Conseil d’État — 16 juin 2026 — n° 511351

JURISPRUDENCE

Par Olivier Smallwood (avocat associé) et Grégoire Pech de Laclause (avocat)

CONTEXTE

Cette décision s’inscrit dans les suites de la réforme des autorisations d’activités de traitement du cancer, entrée en vigueur le 1ᵉʳ juin 2023 selon les modalités prévues par le Décret n° 2022-689 du 26 avril 2022 relatif aux conditions d’implantation de l’activité de soins de traitement du cancer.

En l’espèce, une autorisation de « chirurgie oncologique viscérale et digestive » (mention A1) devait être attribuée par l’Agence régionale de santé (ARS) de Bretagne qu’auprès d’une seule implantation sur le territoire régional, conformément au schéma régional de santé (SRS) en vigueur.

Deux établissements de santé en capacité d’exercer cette activité avaient sollicité cette autorisation : le Centre hospitalier de Lannion et la Polyclinique du Trégor.

Par deux décisions, l’ARS a ainsi :

  • autorisé le Centre hospitalier de Lannion à pratiquer l’activité de soins de traitement du cancer pour la modalité chirurgie oncologique sous la mention A1 (« chirurgie viscérale et digestive ») ;
  • mais refusé l’autorisation sollicitée par la Polyclinique sous la mention A1 « chirurgie oncologique viscérale et digestive » et B1 « chirurgie oncologique viscérale et digestive complexe ».

La Polyclinique saisissait alors le juge des référés du Tribunal administratif de Rennes afin d’obtenir la suspension des décisions de l’ARS, invoquant notamment un défaut de consultation préalable du préfet de département ainsi qu’un défaut d’appréciation par l’ARS.

Par une ordonnance n° 2507913 et 2507915 du 23 décembre 2025, le juge des référés a suspendu l’exécution de ces deux décisions et a enjoint à l’ARS de Bretagne de réexaminer, dans un délai d’un mois, à titre provisoire, les demandes d’autorisation présentées respectivement par les deux établissements.

Or, par un pourvoi formé devant le Conseil d’État, la ministre de la santé, des familles, de l’autonomie et des personnes handicapées sollicitait l’annulation de cette ordonnance.

SOLUTION JURISPRUDENTIELLE

Le dénouement ? Le Conseil d’État annula l’ordonnance de référé (décision n° 511351 du 16 juin 2026).

Explications :

En premier lieu, le Conseil d’État considère que les termes de l’article 26 du Décret du 29 avril 2004 relatif aux pouvoirs des préfets, à l’organisation et à l’action des services de l’État dans les régions et départements n’imposent pas à l’ARS « de recueillir l’avis du préfet de région ou de département avant de délivrer ou de refuser une autorisation d’activité de soins prise pour l’application des objectifs de l’offre de soins arrêtés par le schéma régional de santé. » (cons. 5).

L’absence de consultation du préfet des Côtes-d’Armor préalablement à l’édiction des décisions litigieuses ne pouvait donc constituer, en l’état de l’instruction, un doute sérieux quant à leur légalité.
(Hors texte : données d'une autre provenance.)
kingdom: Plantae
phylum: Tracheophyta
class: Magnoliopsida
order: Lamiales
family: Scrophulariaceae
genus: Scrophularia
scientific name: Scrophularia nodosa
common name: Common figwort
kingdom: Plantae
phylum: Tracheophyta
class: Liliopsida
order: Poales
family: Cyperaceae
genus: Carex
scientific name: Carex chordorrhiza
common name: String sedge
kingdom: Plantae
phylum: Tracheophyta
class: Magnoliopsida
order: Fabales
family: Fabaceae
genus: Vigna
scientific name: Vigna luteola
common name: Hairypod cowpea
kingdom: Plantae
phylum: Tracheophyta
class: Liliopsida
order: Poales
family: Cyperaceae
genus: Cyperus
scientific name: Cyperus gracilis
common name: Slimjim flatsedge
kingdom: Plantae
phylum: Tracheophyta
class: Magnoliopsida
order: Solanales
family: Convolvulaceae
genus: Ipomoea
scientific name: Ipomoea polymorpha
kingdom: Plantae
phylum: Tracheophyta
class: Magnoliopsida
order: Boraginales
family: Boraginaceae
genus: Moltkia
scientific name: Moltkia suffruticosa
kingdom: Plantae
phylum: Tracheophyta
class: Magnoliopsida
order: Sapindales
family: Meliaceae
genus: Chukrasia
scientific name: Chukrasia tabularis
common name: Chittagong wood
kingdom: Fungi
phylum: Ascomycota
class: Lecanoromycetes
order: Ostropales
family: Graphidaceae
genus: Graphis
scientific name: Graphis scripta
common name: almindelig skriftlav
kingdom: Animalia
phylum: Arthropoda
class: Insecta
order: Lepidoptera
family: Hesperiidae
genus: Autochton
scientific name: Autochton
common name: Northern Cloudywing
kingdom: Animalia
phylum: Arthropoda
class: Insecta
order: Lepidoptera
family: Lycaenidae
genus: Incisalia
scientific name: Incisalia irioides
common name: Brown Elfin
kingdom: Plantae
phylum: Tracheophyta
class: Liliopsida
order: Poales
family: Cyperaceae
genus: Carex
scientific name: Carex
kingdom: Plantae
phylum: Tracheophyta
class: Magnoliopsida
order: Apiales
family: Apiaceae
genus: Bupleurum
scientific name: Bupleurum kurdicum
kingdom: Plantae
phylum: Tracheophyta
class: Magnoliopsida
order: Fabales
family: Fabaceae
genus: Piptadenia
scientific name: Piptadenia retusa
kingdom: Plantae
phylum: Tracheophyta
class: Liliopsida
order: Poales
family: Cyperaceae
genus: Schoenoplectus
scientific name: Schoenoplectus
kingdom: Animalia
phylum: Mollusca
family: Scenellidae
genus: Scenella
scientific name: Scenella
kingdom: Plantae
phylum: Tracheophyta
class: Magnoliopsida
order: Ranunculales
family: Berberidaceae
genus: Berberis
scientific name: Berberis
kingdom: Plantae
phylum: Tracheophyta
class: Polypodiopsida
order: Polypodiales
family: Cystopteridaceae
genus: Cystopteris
En second lieu, il juge que « lorsque le schéma régional applicable prévoit l’autorisation d’un nombre d’activités de soins moindre que celui des demandes présentées qui répondent aux critères prévus à l’article L. 6122-2 du code de la santé publique et auxquelles aucun autre motif de refus énoncé à l’article R. 6122-34 du code de la santé publique ne peut être opposé, il appartient à l’autorité administrative, dans le cadre de son pouvoir général d’appréciation, d’apprécier les mérites respectifs des candidatures au regard des besoins de santé de la population identifiés par le schéma régional applicable. » (cons. 7).

Or, l’ARS avait bien procédé à cette appréciation mais en privilégiant le Centre hospitalier de Lannion « aux motifs que son projet s’inscrit dans une coopération avec le centre hospitalier de Guingamp » et « que son plateau technique permet un accueil en urgence de patients et que l’établissement s’inscrit dans l’organisation de la permanence des soins territoriale. »

Dans ces circonstances, le Conseil d’État estima néanmoins que le moyen tiré du défaut d’appréciation par la directrice générale de l’agence régionale de santé des mérites respectifs des deux dossiers concurrents n’était pas « propre à créer, en l’état de l’instruction, un doute sérieux quant à la légalité des décisions litigieuses ».

En d’autres termes, le juge des référés avait dénaturé les pièces du dossier en retenant un défaut d’appréciation de l’ARS.

APPORT

Il convient d’être attentif aux modalités de coopération et d’organisation de la permanence des soins entre établissements de santé d’un même territoire régional, ces considérations étant susceptibles d’exercer une influence dans l’attribution de certaines autorisations d’activité réglementées.